* _Source text_:
----------

Cap_theorem

Chapter 6: CAP Theorem & Distributed Systems

Understanding Trade-offs in Distributed Databases

6.1 Introduction to CAP Theorem

The CAP Theorem states that a distributed system can only provide two of the three guarantees simultaneously:

Consistency (C): Every read receives the most recent write
Availability (A): Every request gets a response
Partition Tolerance (P): System continues despite network failures

    CAP Theorem Visualization
    ===========================

                    CAP
                   -----

                     C
                    / \
                   /   \
                  /     \
                 /   P   \
                /         \
               A-----------A

    You can only pick TWO:
    1. CA - Consistent + Available (no partitions)

----------

* _Task brief_: Copy out the CAP theorem chapter above in full, character for character.

* _Given information_:
----------

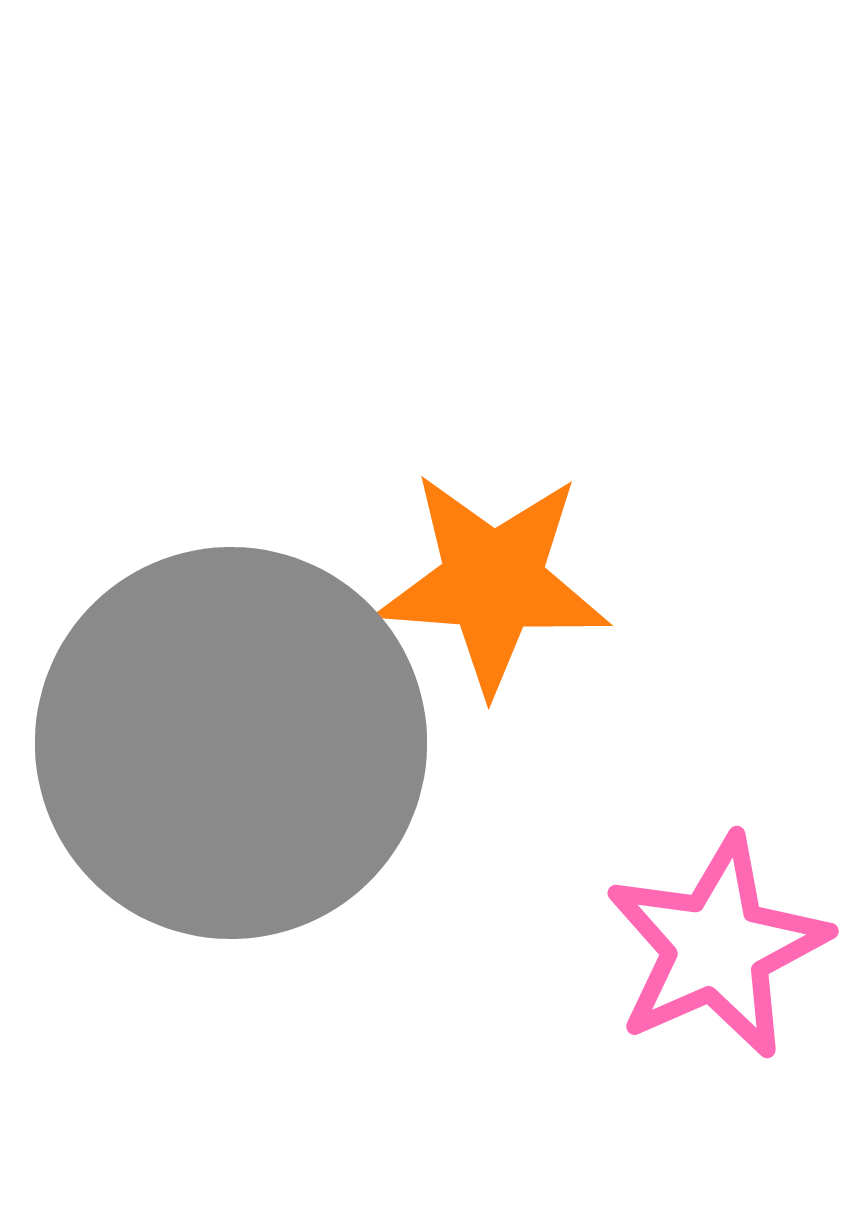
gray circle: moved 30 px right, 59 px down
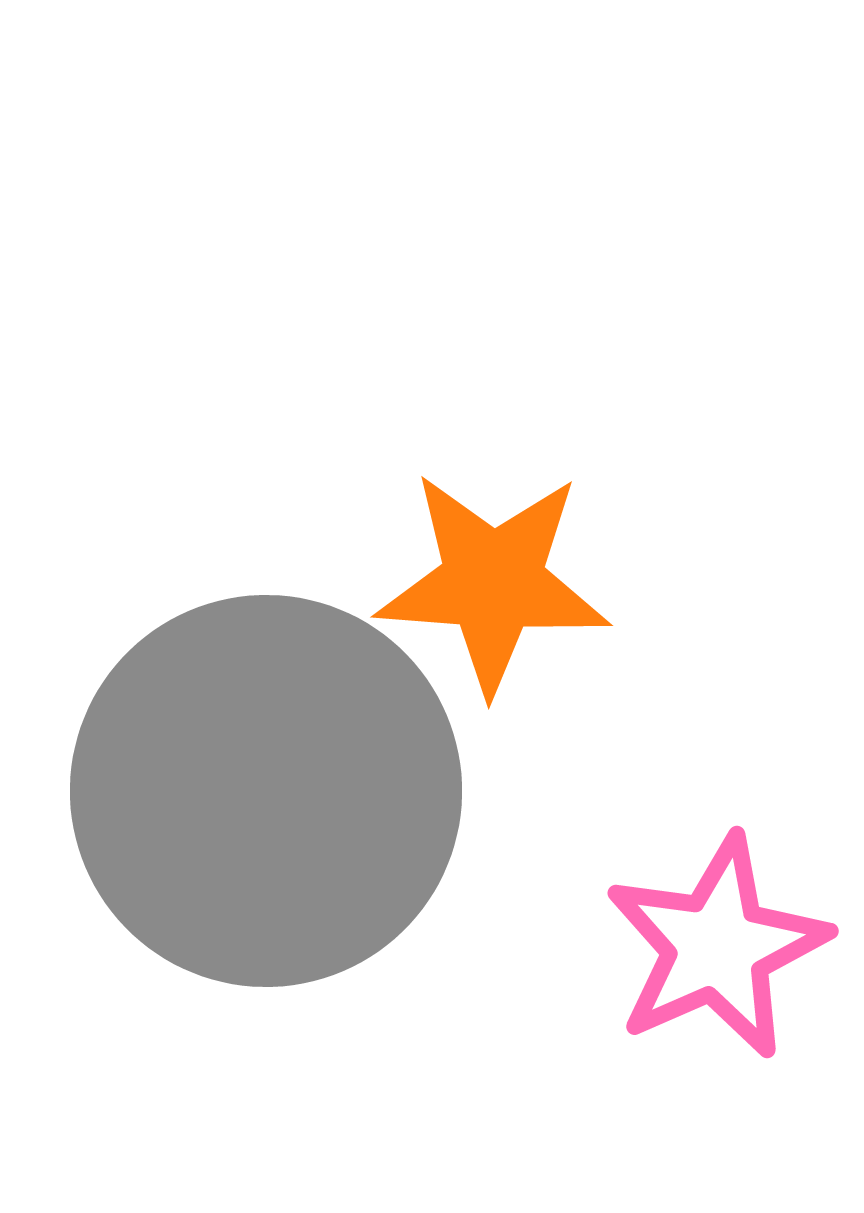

----------

* _Task answer_:
Cap_theorem

Chapter 6: CAP Theorem & Distributed Systems

Understanding Trade-offs in Distributed Databases

6.1 Introduction to CAP Theorem

The CAP Theorem states that a distributed system can only provide two of the three guarantees simultaneously:

Consistency (C): Every read receives the most recent write
Availability (A): Every request gets a response
Partition Tolerance (P): System continues despite network failures

    CAP Theorem Visualization
    ===========================

                    CAP
                   -----

                     C
                    / \
                   /   \
                  /     \
                 /   P   \
                /         \
               A-----------A

    You can only pick TWO:
    1. CA - Consistent + Available (no partitions)